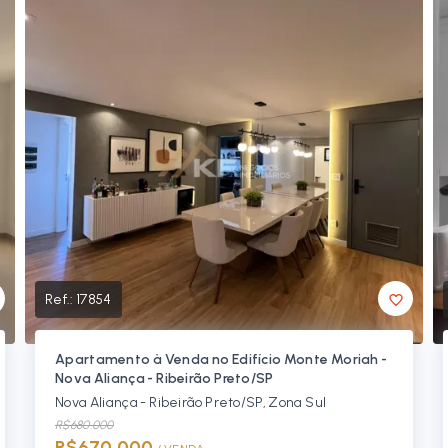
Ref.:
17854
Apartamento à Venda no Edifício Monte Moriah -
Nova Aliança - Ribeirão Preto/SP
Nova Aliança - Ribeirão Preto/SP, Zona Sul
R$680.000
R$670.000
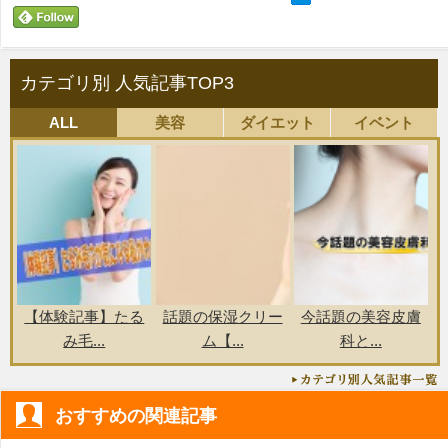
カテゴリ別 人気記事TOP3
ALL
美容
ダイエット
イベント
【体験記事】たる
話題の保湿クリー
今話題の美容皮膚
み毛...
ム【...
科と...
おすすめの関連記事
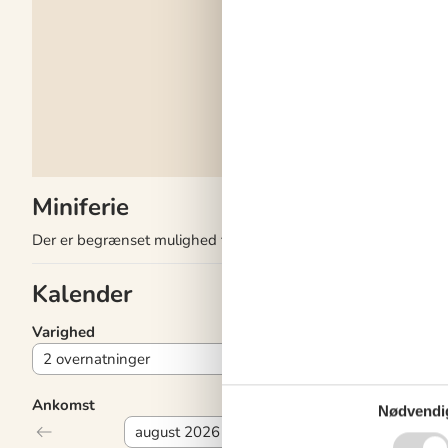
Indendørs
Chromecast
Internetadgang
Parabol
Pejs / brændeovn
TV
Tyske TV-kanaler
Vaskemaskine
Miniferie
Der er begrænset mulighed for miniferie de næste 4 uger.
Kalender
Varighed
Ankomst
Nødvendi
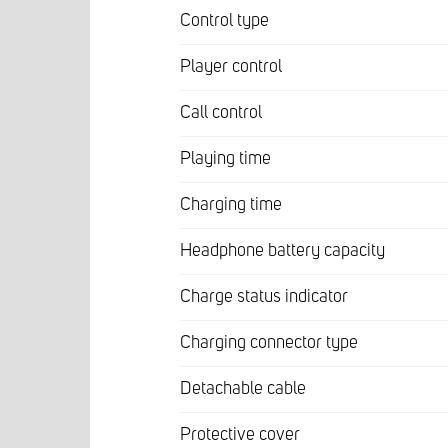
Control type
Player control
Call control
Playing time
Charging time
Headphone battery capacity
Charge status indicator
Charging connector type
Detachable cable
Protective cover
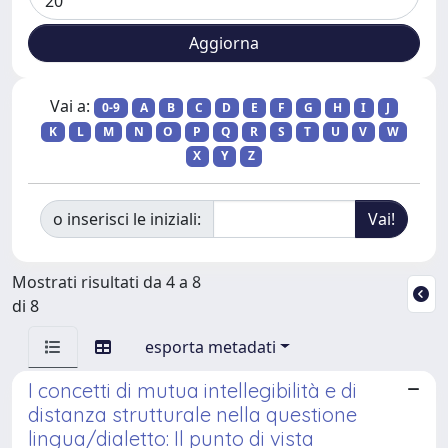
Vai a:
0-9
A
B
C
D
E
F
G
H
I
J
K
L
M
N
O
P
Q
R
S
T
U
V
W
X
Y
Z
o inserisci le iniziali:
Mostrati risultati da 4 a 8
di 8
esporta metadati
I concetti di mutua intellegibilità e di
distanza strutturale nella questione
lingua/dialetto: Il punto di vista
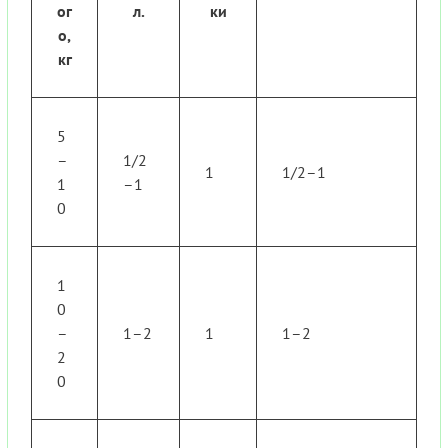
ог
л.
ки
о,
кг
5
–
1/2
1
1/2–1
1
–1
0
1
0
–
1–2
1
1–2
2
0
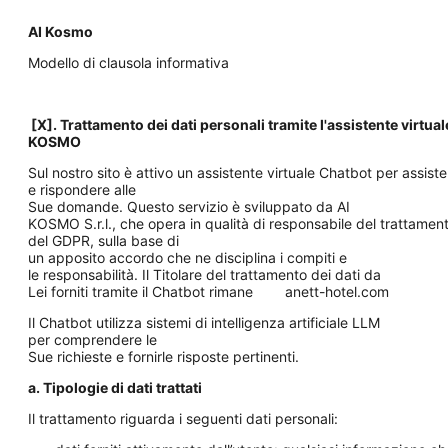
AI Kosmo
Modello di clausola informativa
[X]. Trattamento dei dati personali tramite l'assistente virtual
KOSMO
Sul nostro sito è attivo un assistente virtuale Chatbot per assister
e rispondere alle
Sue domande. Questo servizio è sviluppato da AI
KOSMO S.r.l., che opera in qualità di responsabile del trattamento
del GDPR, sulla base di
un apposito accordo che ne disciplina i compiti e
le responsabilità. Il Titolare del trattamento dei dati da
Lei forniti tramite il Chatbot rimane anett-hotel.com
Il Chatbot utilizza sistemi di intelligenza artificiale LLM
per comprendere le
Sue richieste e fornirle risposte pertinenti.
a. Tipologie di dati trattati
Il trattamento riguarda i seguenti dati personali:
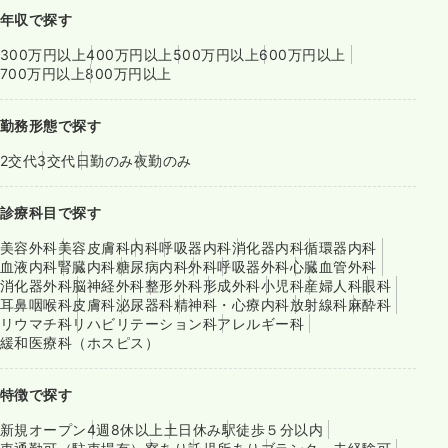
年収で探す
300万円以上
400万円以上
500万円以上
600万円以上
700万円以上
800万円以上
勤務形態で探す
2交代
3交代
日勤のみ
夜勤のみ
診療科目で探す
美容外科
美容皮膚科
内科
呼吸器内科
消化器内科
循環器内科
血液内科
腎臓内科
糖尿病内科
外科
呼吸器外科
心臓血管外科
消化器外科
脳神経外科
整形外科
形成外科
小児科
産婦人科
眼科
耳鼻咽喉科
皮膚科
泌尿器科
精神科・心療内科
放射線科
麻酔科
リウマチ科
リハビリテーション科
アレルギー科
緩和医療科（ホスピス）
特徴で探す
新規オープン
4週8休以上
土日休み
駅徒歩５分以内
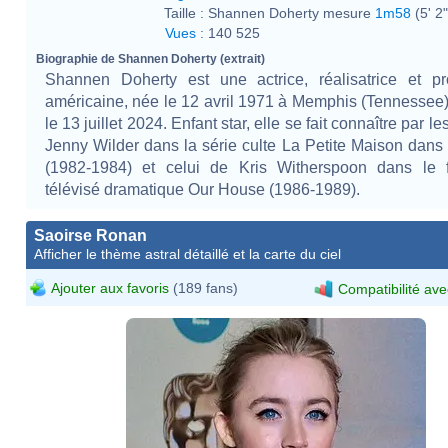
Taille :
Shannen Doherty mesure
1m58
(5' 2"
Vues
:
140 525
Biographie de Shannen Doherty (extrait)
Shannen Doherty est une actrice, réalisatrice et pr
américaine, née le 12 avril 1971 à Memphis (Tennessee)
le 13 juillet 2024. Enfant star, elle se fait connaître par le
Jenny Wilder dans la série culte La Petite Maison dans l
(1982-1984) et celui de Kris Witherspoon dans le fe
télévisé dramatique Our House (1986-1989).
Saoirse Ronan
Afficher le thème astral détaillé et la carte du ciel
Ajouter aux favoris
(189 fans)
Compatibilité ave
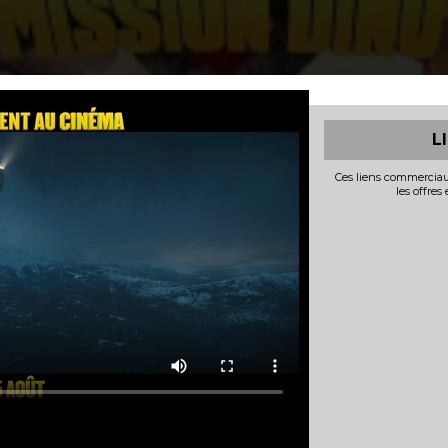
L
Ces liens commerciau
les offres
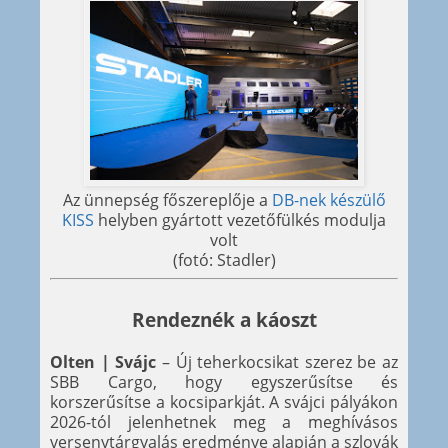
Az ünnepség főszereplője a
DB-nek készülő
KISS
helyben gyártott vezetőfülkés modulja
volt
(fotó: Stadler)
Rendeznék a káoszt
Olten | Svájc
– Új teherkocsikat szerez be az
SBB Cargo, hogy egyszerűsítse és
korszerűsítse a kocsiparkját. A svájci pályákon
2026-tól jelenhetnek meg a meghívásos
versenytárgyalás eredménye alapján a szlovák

## What is needed
Reproduce the data above line by line, keeping every character unchanged. Leave the pictures out.

## Answer section
Ref.:
17854
Apartamento à Venda no Edifício Monte Moriah -
Nova Aliança - Ribeirão Preto/SP
Nova Aliança - Ribeirão Preto/SP, Zona Sul
R$680.000
R$670.000
カテゴリ別 人気記事TOP3
ALL
美容
ダイエット
イベント
【体験記事】たる
話題の保湿クリー
今話題の美容皮膚
み毛...
ム【...
科と...
おすすめの関連記事
Indendørs
Chromecast
Internetadgang
Parabol
Pejs / brændeovn
TV
Tyske TV-kanaler
Vaskemaskine
Miniferie
Der er begrænset mulighed for miniferie de næste 4 uger.
Kalender
Varighed
Ankomst
Nødvendi
Control type
Player control
Call control
Playing time
Charging time
Headphone battery capacity
Charge status indicator
Charging connector type
Detachable cable
Protective cover
Vai a:
0-9
A
B
C
D
E
F
G
H
I
J
K
L
M
N
O
P
Q
R
S
T
U
V
W
X
Y
Z
o inserisci le iniziali:
Mostrati risultati da 4 a 8
di 8
esporta metadati
I concetti di mutua intellegibilità e di
distanza strutturale nella questione
lingua/dialetto: Il punto di vista
ог
л.
ки
о,
кг
5
–
1/2
1
1/2–1
1
–1
0
1
0
–
1–2
1
1–2
2
0
AI Kosmo
Modello di clausola informativa
[X]. Trattamento dei dati personali tramite l'assistente virtual
KOSMO
Sul nostro sito è attivo un assistente virtuale Chatbot per assister
e rispondere alle
Sue domande. Questo servizio è sviluppato da AI
KOSMO S.r.l., che opera in qualità di responsabile del trattamento
del GDPR, sulla base di
un apposito accordo che ne disciplina i compiti e
le responsabilità. Il Titolare del trattamento dei dati da
Lei forniti tramite il Chatbot rimane anett-hotel.com
Il Chatbot utilizza sistemi di intelligenza artificiale LLM
per comprendere le
Sue richieste e fornirle risposte pertinenti.
a. Tipologie di dati trattati
Il trattamento riguarda i seguenti dati personali:
年収で探す
300万円以上
400万円以上
500万円以上
600万円以上
700万円以上
800万円以上
勤務形態で探す
2交代
3交代
日勤のみ
夜勤のみ
診療科目で探す
美容外科
美容皮膚科
内科
呼吸器内科
消化器内科
循環器内科
血液内科
腎臓内科
糖尿病内科
外科
呼吸器外科
心臓血管外科
消化器外科
脳神経外科
整形外科
形成外科
小児科
産婦人科
眼科
耳鼻咽喉科
皮膚科
泌尿器科
精神科・心療内科
放射線科
麻酔科
リウマチ科
リハビリテーション科
アレルギー科
緩和医療科（ホスピス）
特徴で探す
新規オープン
4週8休以上
土日休み
駅徒歩５分以内
Taille :
Shannen Doherty mesure
1m58
(5' 2"
Vues
:
140 525
Biographie de Shannen Doherty (extrait)
Shannen Doherty est une actrice, réalisatrice et pr
américaine, née le 12 avril 1971 à Memphis (Tennessee)
le 13 juillet 2024. Enfant star, elle se fait connaître par le
Jenny Wilder dans la série culte La Petite Maison dans l
(1982-1984) et celui de Kris Witherspoon dans le fe
télévisé dramatique Our House (1986-1989).
Saoirse Ronan
Afficher le thème astral détaillé et la carte du ciel
Ajouter aux favoris
(189 fans)
Compatibilité ave
L
Ces liens commerciau
les offres
Az ünnepség főszereplője a
DB-nek készülő
KISS
helyben gyártott vezetőfülkés modulja
volt
(fotó: Stadler)
Rendeznék a káoszt
Olten | Svájc
– Új teherkocsikat szerez be az
SBB Cargo, hogy egyszerűsítse és
korszerűsítse a kocsiparkját. A svájci pályákon
2026-tól jelenhetnek meg a meghívásos
versenytárgyalás eredménye alapján a szlovák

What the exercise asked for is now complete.